Answer:
Mostly, it tends to kill individual ambition. If all are giving to the collective, there is no recognition of individual effort. So slackers float along like a sea anchor. Drag down the progress. The Chinese had an old proverb, "the peg that sticks out, gets hammered in". Now, and in the name of economic progress, the peg sticking out, gets the funding.
Engels, Marx and Lenin assumed the human condition would naturally strive to the middle of the pile. Possibly from personal experience. Possibly a conclusion based on their times. A chicken in every pot begot a happy camper, until they grew tired of chicken.

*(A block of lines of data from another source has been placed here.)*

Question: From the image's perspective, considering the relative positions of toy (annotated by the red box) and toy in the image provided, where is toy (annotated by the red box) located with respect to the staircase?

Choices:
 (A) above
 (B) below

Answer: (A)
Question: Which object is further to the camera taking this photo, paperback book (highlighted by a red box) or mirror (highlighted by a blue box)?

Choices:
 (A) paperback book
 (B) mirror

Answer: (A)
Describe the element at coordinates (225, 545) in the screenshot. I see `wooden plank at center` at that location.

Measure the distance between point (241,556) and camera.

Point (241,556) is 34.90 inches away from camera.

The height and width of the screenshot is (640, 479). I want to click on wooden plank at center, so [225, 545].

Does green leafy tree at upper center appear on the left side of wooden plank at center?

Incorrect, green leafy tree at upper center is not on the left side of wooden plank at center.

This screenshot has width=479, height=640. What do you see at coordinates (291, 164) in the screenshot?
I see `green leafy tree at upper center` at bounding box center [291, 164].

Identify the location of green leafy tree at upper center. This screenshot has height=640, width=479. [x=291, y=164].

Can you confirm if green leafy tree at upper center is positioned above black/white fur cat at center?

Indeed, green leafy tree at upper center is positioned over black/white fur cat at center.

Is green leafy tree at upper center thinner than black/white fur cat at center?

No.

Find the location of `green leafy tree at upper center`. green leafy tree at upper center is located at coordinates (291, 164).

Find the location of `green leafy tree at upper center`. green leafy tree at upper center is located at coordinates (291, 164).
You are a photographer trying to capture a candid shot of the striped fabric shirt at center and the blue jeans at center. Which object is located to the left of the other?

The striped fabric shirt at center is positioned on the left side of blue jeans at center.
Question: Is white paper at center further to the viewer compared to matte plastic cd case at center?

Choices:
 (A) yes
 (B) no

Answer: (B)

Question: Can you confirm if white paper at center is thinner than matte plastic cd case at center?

Frankly, putting a man on the moon, was the ultimate test of societies. Presidential commitment confirmed it. Both social organizations certainly had the resources, the science and the talent to make it happen. But then the "West" lost interest. The Soyuz space capsule recently celebrated its 40th birthday. After Shuttle retires, it will be the only delivery system to ISS. But reliable, is not always progressive.
Any Collective system suffers from two issues. One, a five year program, gives procrastinators 4 and 3/4 years to achieve. Suddenly quantity, not quality is the main objective. Which tends to retard free thought. A Free Market economy rewards effort with, rewards. Some donkeys do not always choose to chase the carrot.
And two, when given a choice of 45 different shades of red, some prefer green. Just human nature. As much as a government ban on a radio station guarantees that stations success, people are always more interested in the forbidden or frowned on than they are on the accepted.
Thank you for an excellent question. Expect more comment on it.
Further comment: " putting a man on the moon, was the ultimate test of societies". Hardly. It was an example of Kennedy's self-agrandisement and a response to the humiliation of being beaten in the "space-race" by the USSR, who succeeded with Sputnik and Gagarin. It was not even the ultimate engineering challenge. Even NASA scientists agree that building the Anglo-French Concorde was the greater technical achievement. But this rocket science chat is a digression from the issue of socialism!
Back on track: Trotskyists used to argue that Socialism was a halfway stage to true Communism; but that sort of argument is as dated as glam-rock. Recent history has shown that the world has rejected Communism; and only the crazy regime of North Korea holds to that creed. Albania was the only European Maoist state; and when visitors were allowed in after the Enver Hoxha regime crumbled, they discovered a level of squalor and poverty to mach the world's most underdeveloped states.
The rejection of Communism is not to say that its opposite, unbridled Capitalism, is the best path. The excesses of capitalism in USA under George W Bush and in the UK under Bush's poodle, Tony Blair, have left both economies in a dire state with high unemployment, low growth, discredited banks and weak currencies.
Of course, the economies of India and China are shooting ahead; but whether there are lessons to be learned from them is another matter.
Arguably, for Western societies, the European Union has "got it right" with its longstanding commitment to the "Social Market economy". That is, a version of Capitalism that appreciates that occasional state intervention is often desirable or necessary. While recognising the importance of individual ambition and incentive, the EU also acknowledges that a society will be happier and more prosperous if the gap between rich and poor is not excessive, and if the provision of decent services is available to all citizens.